19 June, 1947 Pacific Northwest

I awoke this morning with a start, sweating, and unsure of my location. I scanned the room. Wood paneling. Lamp shaped like an owl. It was of no use.

I'd had the dream that haunted me throughout my early teens: I was piloting an air-boat (the type Cajuns use to traverse their swamp habitat) over a lake of burning corpses. I knew it was important I reach my destination—someone was waiting for me and they desperately needed my help. But the place and the person were just beyond the reach of my mind, due to the dream-fog that is familiar to any avid sleeper or user of DMT.

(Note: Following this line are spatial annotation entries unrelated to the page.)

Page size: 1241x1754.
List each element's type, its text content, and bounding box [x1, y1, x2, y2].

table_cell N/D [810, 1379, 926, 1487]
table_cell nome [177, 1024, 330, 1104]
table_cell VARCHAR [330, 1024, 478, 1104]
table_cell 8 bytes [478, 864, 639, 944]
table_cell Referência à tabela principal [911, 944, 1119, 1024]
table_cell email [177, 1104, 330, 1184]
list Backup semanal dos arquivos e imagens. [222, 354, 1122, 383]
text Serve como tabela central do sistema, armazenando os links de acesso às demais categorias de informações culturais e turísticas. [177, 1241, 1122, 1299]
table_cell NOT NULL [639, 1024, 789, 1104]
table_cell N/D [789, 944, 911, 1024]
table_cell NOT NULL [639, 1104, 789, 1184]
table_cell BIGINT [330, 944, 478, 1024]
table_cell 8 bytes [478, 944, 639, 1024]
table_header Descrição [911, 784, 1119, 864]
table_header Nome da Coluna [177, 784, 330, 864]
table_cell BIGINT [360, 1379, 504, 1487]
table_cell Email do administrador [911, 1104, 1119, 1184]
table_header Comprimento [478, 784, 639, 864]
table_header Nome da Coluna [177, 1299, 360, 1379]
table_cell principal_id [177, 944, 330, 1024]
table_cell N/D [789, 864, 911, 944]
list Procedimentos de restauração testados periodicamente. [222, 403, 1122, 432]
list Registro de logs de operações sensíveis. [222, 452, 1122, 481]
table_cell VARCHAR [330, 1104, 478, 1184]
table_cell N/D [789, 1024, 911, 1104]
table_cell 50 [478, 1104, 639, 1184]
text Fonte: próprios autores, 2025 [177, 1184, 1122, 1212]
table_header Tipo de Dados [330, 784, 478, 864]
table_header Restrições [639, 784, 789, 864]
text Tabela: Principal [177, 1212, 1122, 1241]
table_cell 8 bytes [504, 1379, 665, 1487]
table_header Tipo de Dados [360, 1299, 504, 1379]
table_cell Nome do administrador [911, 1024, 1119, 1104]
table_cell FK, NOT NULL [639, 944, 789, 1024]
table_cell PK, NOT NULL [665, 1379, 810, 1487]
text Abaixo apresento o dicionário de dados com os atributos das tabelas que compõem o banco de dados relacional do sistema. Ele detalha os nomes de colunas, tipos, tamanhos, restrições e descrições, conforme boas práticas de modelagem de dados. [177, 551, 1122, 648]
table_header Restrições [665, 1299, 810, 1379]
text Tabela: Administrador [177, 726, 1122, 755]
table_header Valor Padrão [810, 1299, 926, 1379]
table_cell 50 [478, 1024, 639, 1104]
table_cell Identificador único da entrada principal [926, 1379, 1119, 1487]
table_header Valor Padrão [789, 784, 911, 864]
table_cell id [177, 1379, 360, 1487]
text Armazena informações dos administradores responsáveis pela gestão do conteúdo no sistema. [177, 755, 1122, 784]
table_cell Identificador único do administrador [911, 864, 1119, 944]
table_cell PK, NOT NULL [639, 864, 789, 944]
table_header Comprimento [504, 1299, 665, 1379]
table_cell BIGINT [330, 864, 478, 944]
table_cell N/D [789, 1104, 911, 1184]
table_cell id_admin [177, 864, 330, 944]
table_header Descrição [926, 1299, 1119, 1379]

My years of banging Anna Freud should have taught me to heed the message my sub-conscious was sending me, but either because of hubris or the warmth I feel for the Cajun people, I shrugged it off as meaningless. I was also hungry and I remembered where I was: Somewhere in the Pacific Northwest, in lodging reminiscent of T.R.’s hunter/trapper themed bungalow on 57th and Lex. I had my usual breakfast of 6 poached eggs sent up from the kitchen.

I was on my fourth egg, when the horn of my traveling companion’s auto blared. I was to have been packed and ready by the time he arrived.

We had spent the previous night at the local "Hunter's Lodge Bar," a wonderfully rustic place in which the eponymous woodsmen put the events of the day behind them and display their keen sense of sportsmanship by allowing several elk to roam the bar without any worry of bother from rifles or hard looks. After gorging on whiskey and flannel, Thomas and I parted ways, he to the home of a distant relation, and I to the room at an establishment by the highway.

The horn blared again. I packed my belongings and my remaining eggs and made haste. Though, before settling the bill, I trashed the room, as I believe is customary in these "Mo-tels" (the quaint contraction of motor hotel). This also gave me the opportunity to work out an "anger experiment" I had been considering for some time (notes to follow).